つまり保険は、保険料が高ければ高いほど保障内容も優れている、というものではないのだ。上では年間払込保険料の平均値について紹介したが、現在支払っている保険料が平均以上であるからといって安心することはできないし、平均以下であるから保障内容が悪いというわけでもない。

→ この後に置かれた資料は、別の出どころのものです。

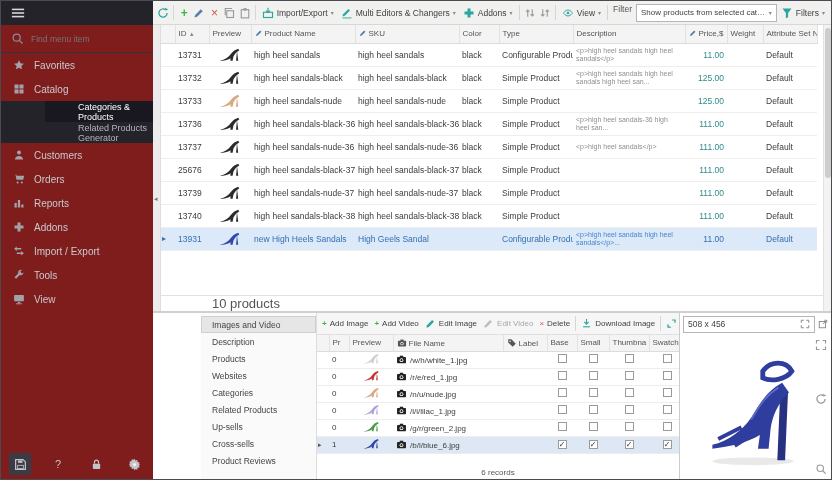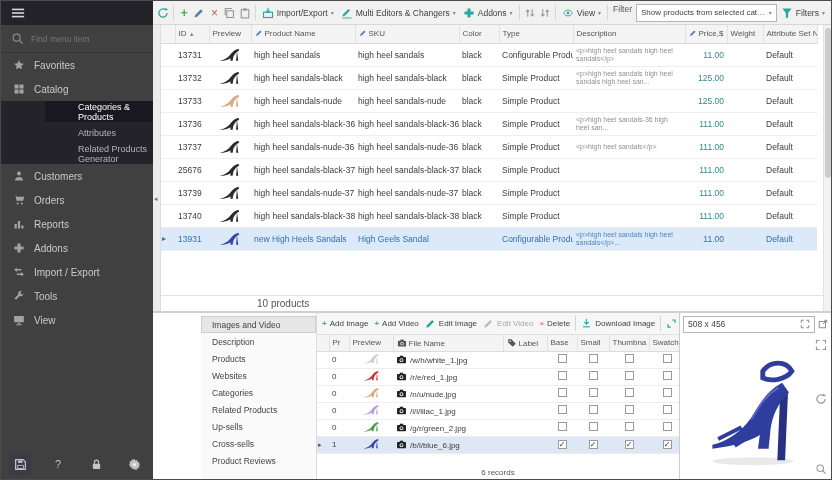"Find menu item" .sidebar { background: #404040 -> #7f1d1d }
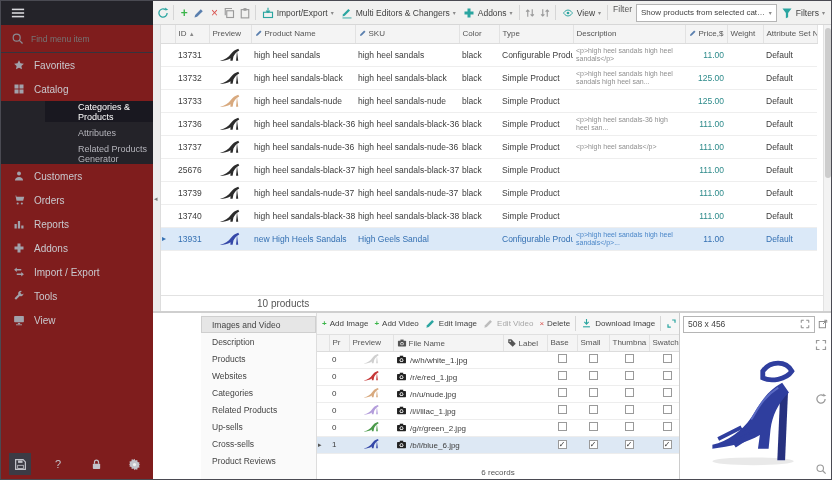"Attributes" div.sb-subitem { html: <div>Attributes</div> -> none }
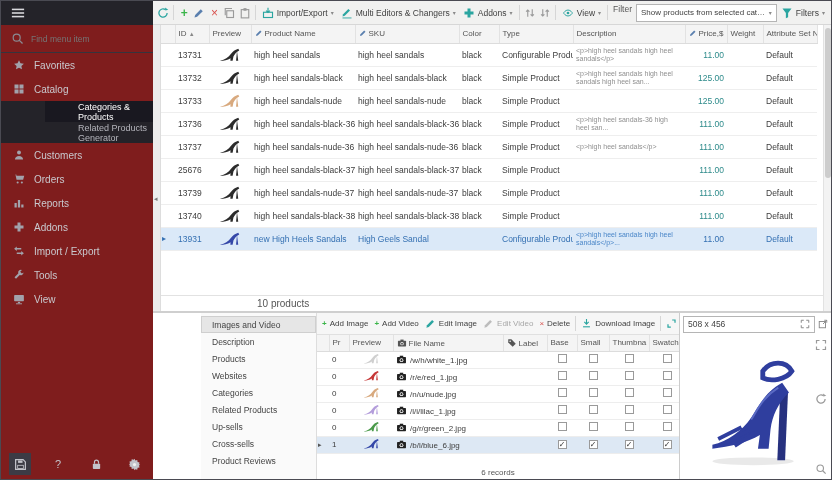"10 products" .grid-status { font-size: 10px -> 13px; padding-left: 96px -> 51px }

もちろん、同じ商品であれば入院保障日額を上げたり特約を付加したりすることで保険料が高くなるが、異なる生命保険会社・異なる商品であれば、同じ保障内容でも保険料に差が出る可能性がある。医療保険選びをする際は、「保険料が高いか安いか」「保険料の相場はどのくらいなのか」ということではなく、「自分にとって必要十分な保障になっているかどうか」「ニーズに合った内容かどうか」という点を重視することが大切なのだ。
保険料をいつまで払う?着目すべきは払込期間
医療保険に加入する際は、「保険料をいつまで払うのか」という点についてもよく考えてみる必要がある。近年は保険料が生涯にわたり上がらない終身医療保険の人気が高まっているが、若い頃は問題なく保険料の払い込みができていても、年金暮らしになるとそれが困難になるケースがあるのだ。
65歳を区切りに世帯年間払込保険料が減少
生命保険文化センターが2015年に実施した調査によると、世帯主年齢別の世帯年間払込保険料の平均は以下のようになっている(『平成27年度生命保険に関する全国実態調査』より)。
- 29歳以下……24万2,000円
- 30歳以上34歳以下……27万6,000円
- 35歳以上39歳以下……32万9,000円
- 40歳以上44歳以下……41万円
- 45歳以上49歳以下……44万2,000円
- 50歳以上54歳以下……49万8,000円
- 55歳以上59歳以下……49万2,000円
- 60歳以上64歳以下……43万4,000円
- 65歳以上69歳以下……33万9,000円
- 70歳以上……29万9,000円 50歳半ばをピークとして少しずつ高くなっていた保険料が、65歳を区切りとして大幅に安くなっているのだ。もちろん、年金生活になったことで保険内容を見直したり、子供の自立により死亡保険の保障額を小さくしたり……といったことも影響しているのだろうが、老後の保険料負担を抑えるために短期払いを選択し、65歳までに保険料の支払いを終えている可能性も十分考えられる。